++++ SOURCE TEXT

Brown claims he wrote his book for people like them, to reassure them that “we each create our own playing fields and that we are all capable of overcoming whatever challenges might otherwise hold us back.” Because he “knit back stronger in the broken places,” he tells us he would not change his childhood—not the sexual assaults, not the violence perpetrated by psychopaths against his mother and kid sister. I suspect his mother and sister might feel differently, but this is Scott Brown’s story, not theirs. It is the story of a very special man, unique among the sexual assault survivors I have met during a long reporting career in not devoutly wishing that the abuse had never happened.

 

So completely has Brown triumphed over the past that, in a speech at the Ronald Reagan Presidential Library, he could equate all the publicity generated by his book’s abuse revelations to his halcyon days as a nude centerfold. “I haven’t felt so exposed since I appeared in Cosmopolitan magazine back in 1982,” he joked.

So successfully has Brown remade himself that he sees no contradiction between his mother’s reliance on federal assistance and his support for a political agenda to dismantle the very safety net that put that “government-issue cheese” in his family’s refrigerator.

So effectively has he distanced himself from his predatory camp counselor that he can write that he “purposefully erased his name from my mind” and tell interviewers that while he actually does remember the man’s name, he sees no need to pursue him legally, since “he’d probably be 70 now”—as if child molesters come with expiration dates and he has no responsibility to protect the children his assailant might yet target.

++++++++
++++ EXTRACTED ENTRIES

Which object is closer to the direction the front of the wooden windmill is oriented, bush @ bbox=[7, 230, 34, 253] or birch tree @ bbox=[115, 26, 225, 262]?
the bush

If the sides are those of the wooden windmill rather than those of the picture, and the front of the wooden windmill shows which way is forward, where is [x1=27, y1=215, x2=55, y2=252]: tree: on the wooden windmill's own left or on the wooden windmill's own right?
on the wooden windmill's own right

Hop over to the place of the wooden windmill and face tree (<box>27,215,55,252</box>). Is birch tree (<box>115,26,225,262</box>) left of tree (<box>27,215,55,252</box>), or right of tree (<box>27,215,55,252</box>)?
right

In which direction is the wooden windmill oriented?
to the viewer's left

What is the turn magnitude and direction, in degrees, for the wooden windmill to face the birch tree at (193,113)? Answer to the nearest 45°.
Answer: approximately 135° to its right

++++++++

● **LIST OF TASKS**
[1] From the passage about Scott Brown's memoir, quote the words starting with "So completely has" and going on through "his family’s refrigerator.".
[2] Write what comes next in the passage about Scott Brown's memoir, picking up after its final sentence.

● **ANSWERS FOR THE TASKS**
[1]
So completely has Brown triumphed over the past that, in a speech at the Ronald Reagan Presidential Library, he could equate all the publicity generated by his book’s abuse revelations to his halcyon days as a nude centerfold. “I haven’t felt so exposed since I appeared in Cosmopolitan magazine back in 1982,” he joked.

So successfully has Brown remade himself that he sees no contradiction between his mother’s reliance on federal assistance and his support for a political agenda to dismantle the very safety net that put that “government-issue cheese” in his family’s refrigerator.

[2]
As he travels the country hawking his book, Brown makes much in interviews of his efforts on behalf of child abuse victims. His book, which devotes fewer than six pages to his legislative career in Massachusetts and almost 60 to his campaigns, is a more accurate reflection of his record. Brown was on Beacon Hill from 1999 to 2010 before moving on to Washington. During that decade there were lawmakers who worked tirelessly on behalf of abuse victims, but Scott Brown was not among those indefatigable advocates. That he jumped on an overloaded bandwagon in the wake of the sexual abuse crisis in the Archdiocese of Boston falls somewhere short of leadership on the issue.

President Obama was mocked for “throwing his grandmother under the bus” in 2008 when he mentioned during a campaign speech that she was afraid of black men who passed her on the street. It would take an 18-wheeler to accommodate the family members Brown sacrifices in service of his tale of self-reliance: his vodka-swilling mother, his deadbeat dad, his greedy aunt and uncle, his violent stepfathers.

This is a book about his triumph over their failures. Their moral weaknesses provide the requisite contrast to his extraordinary strength of character. Their life stories matter only inasmuch as they shed light on his stunning success, whether as a centerfold for Cosmo, a Republican upstart in Democratic Massachusetts, or a happily married family man.

Brown makes much of having forgiven his negligent parents—he is magnanimous as well as resilient—but the whole thing is payback masquerading as reconciliation.

His tunnel vision even extends to the supporting cast: a few caring coaches and the judge who gave him a second chance after Brown was pinched for shoplifting at age 13. It is amusing for those who have followed Judge Samuel E. Zoll’s career to see Salem District Court repackaged as Boys Town and a crack legal mind recast as Father Flanagan taking a mischievous scamp under his wing. But how does Brown manage to write a memoir dominated by domestic violence without mentioning that Zoll led efforts to both strengthen judicial protection for victims of spousal abuse in Massachusetts and hold judges accountable who failed to do so? Maybe he doesn’t know. Or maybe Zoll, too, only exists in relation to Brown’s up-from-his-bootstraps story.

Socrates was wrong. The unexamined life is worth living. Scott Brown has put one between hard covers and, with the complicity of a fawning media, dramatically launched his reelection bid for the United States Senate from Massachusetts.